Brennende Würstchen

Liebes Tagebuch…

Neulich hat mein Grill gebrannt, und zwar richtig. Als ich die Flammen wild hin zur Balkondecke züngeln sah, habe ich in Gedanken schon meinen Anwalt angerufen und ihm stotternd zu erklären versucht, dass ich das Haus, in dem ich wohne, nicht absichtlich abgefackelt habe. Dann ist mir eingefallen, dass ich gar keinen Anwalt habe, ja nicht einmal eine Rechtsschutzversicherung. Also holte ich mich geistesgegenwärtig in die Realität zurück und habe die vor Fett triefenden Würstchen blitzschnell vom Grill genommen. Und siehe da: Die Flammen waren weg, sie zischten wie sterbende Schlangen hinüber ins Nirvana.

Würstchen, die brennen

Das war das krasseste Erlebnis, das ich seit dem Ausbruch einer nach mexikanischem Bier benannten Pandemie in diesem Jahr hatte. Ja, ich weiss: Mein Leben scheint nicht so spannend zu sein, wie das des durchschnittlichen Instagram-Reise-Influencers.

Aber es ist ein gutes Leben, mit Höhen und Tiefen, ohne abgefackelte Mehrfamilienhäuser. Ich würde es gegen nichts tauschen wollen. Die flambierten Würstchen haben übrigens formidabel geschmeckt. Immer, wenn ich am Grill stehe, fühle ich mich im Einklang mit der Natur. Fleisch über der Glut, der Wind im Gesicht und in den Haaren, die Kälte im Nacken und die Zigarette fesch im Mundwinkel. So haben schon unsere Vorfahren gegessen, nur hatten sie keinen Grillanzünder und keine Zigarette fesch im Mundwinkel. Dafür haben vor der Höhle die Dinos umher gestreift. Das muss ein erhabener Anblick gewesen sein, wenn ein T-Rex mit seinen Stummelärmchen einem vor den Ausguck spaziert. 

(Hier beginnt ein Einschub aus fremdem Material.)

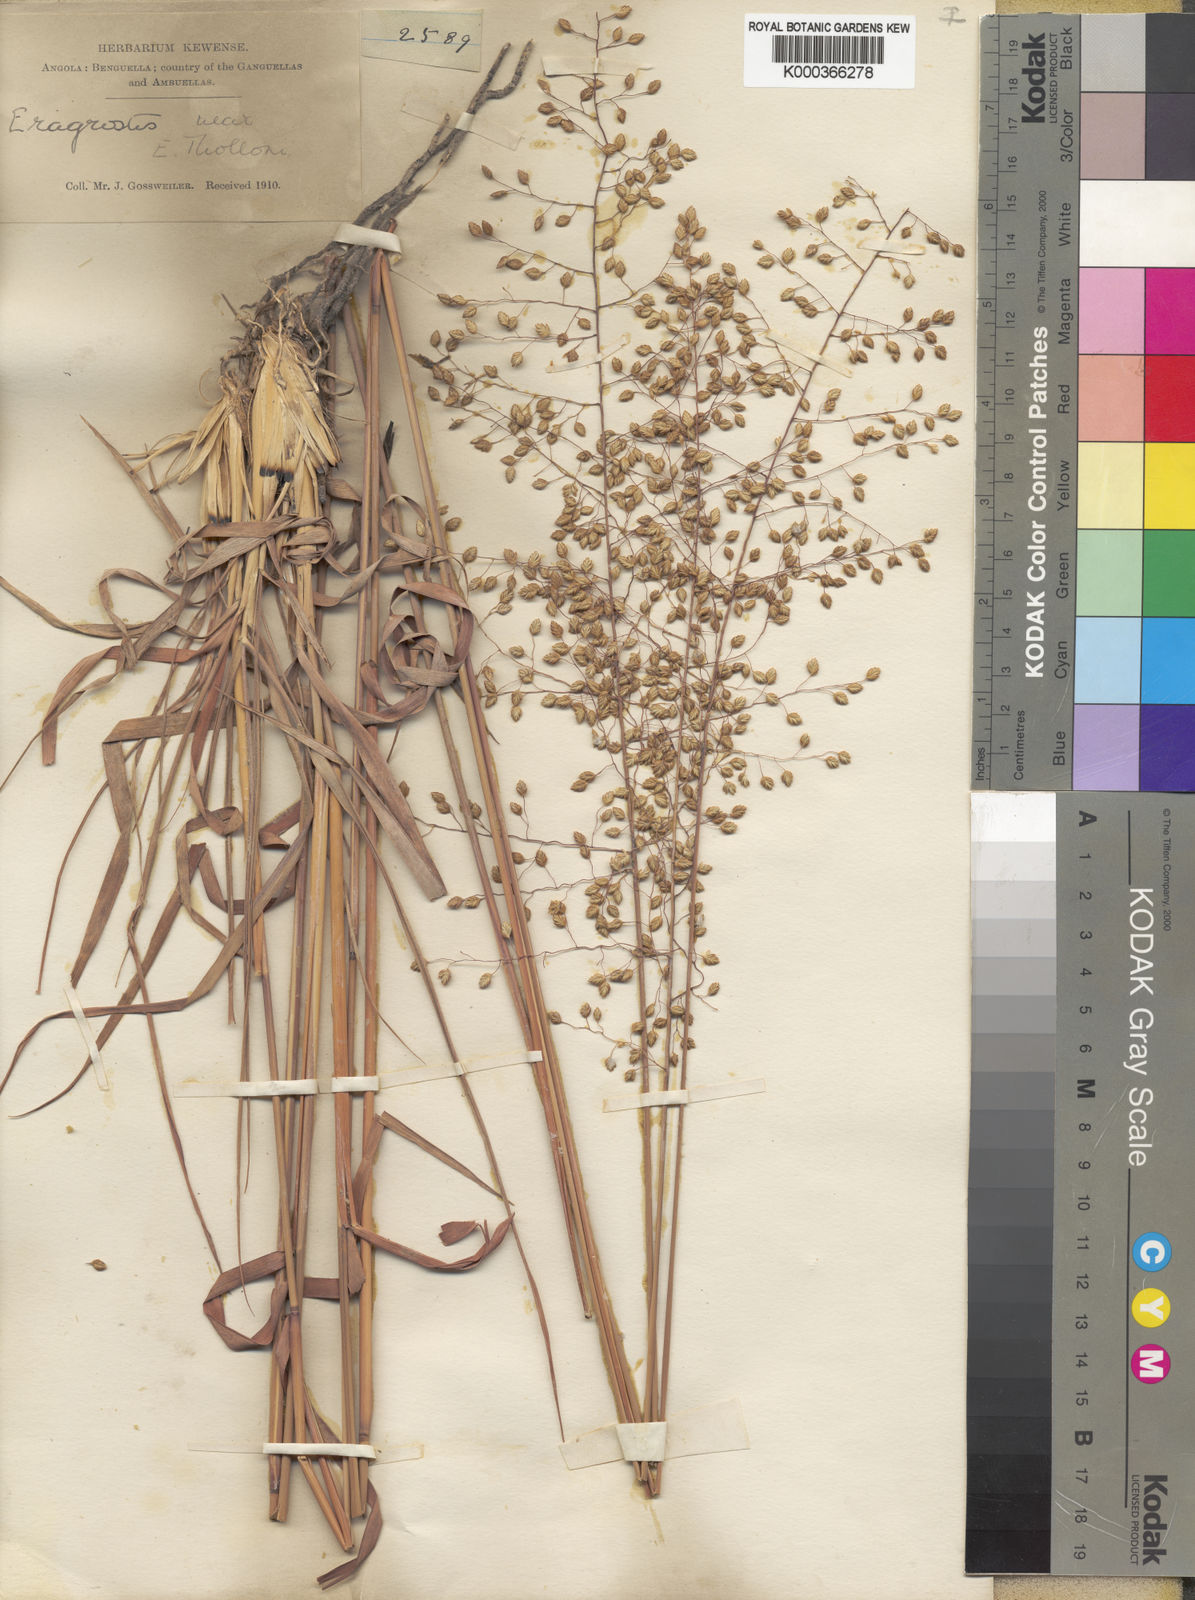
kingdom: Plantae
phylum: Tracheophyta
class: Liliopsida
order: Poales
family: Poaceae
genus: Eragrostis
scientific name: Eragrostis cimicina
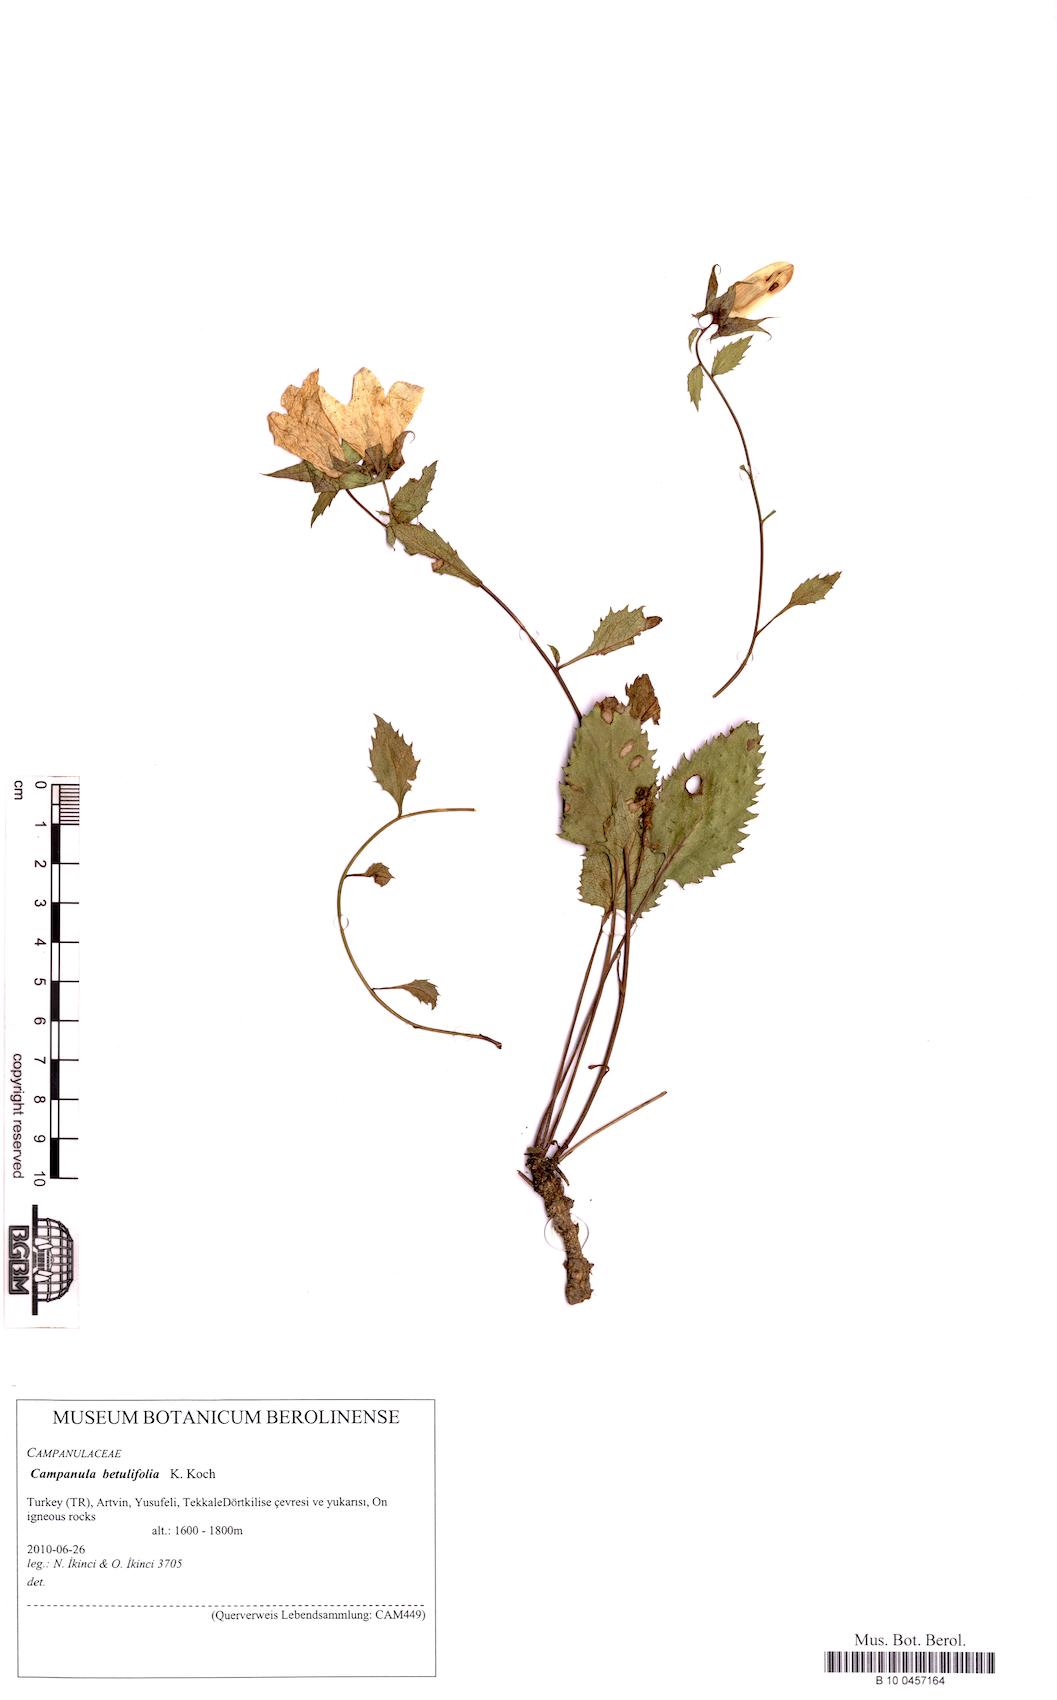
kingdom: Plantae
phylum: Tracheophyta
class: Magnoliopsida
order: Asterales
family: Campanulaceae
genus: Campanula
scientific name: Campanula betulifolia
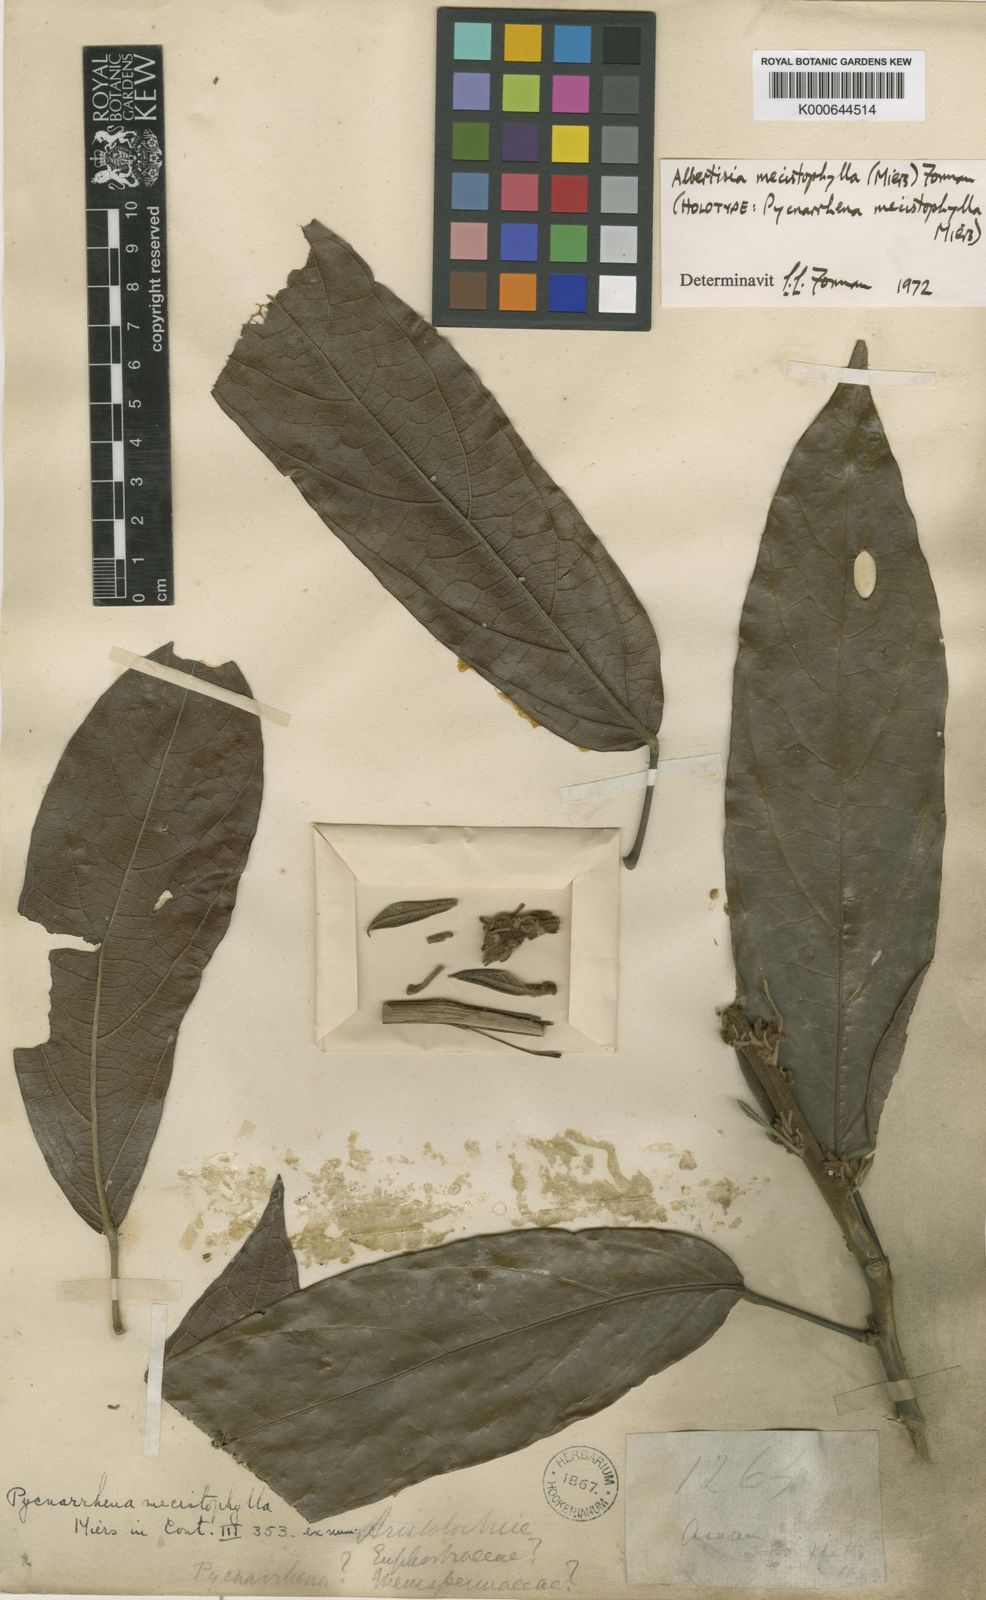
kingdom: Plantae
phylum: Tracheophyta
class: Magnoliopsida
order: Ranunculales
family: Menispermaceae
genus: Albertisia
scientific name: Albertisia mecistophylla
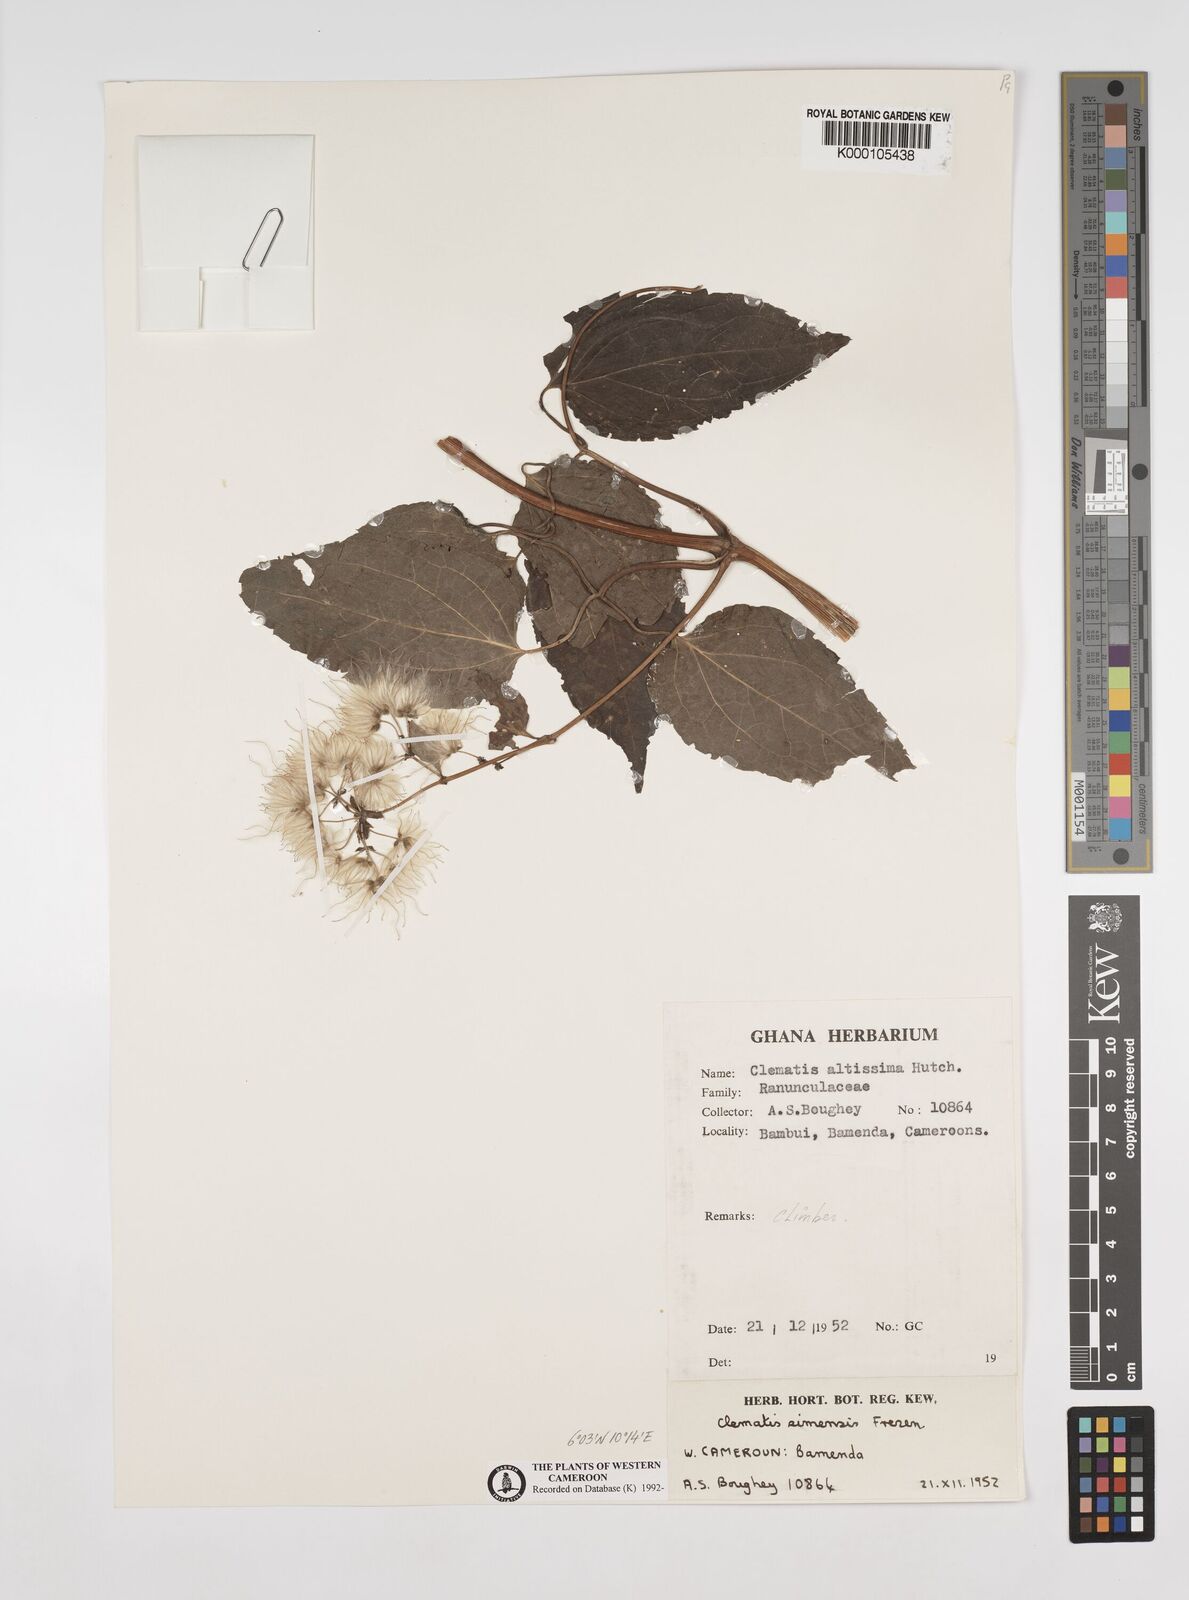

In Zeiten der Pandemie wird einem bewusst, was wirklich wichtig ist, der Mensch findet mehr zu sich selber und seinem Urwesen. Für mich sind essentiell: Die Familie, das Essen, Süssgetränke mit “zero” Kalorien und der Zugang zu rund 500 Fernsehsendern, von denen ich aber nur etwa zehn auch wirklich gucke. Und mehr als das braucht man auch nicht. Die Dinos wollten mehr, immer mehr, immer grösser und schuppiger werden und als Alphaprädatoren den Globus beherrschen. Und wo sind sie heute? Alle tot. Und ihre Nachkommen legen Eier, die wir in der Pfanne braten und essen, teilweise sogar mit Ketchup, was mir aber nie wirklich geschmeckt hat.

So schnell kann sich das Blatt wenden. In einem Moment ist alles gut, man ist der König der prähistorischen Fauna, der Checker, im anderen steht deine Welt sprichwörtlich in Flammen - wie damals, als mein Grill plötzlich zu brennen anfing und alles, was ich besass, fast vernichtet worden wäre.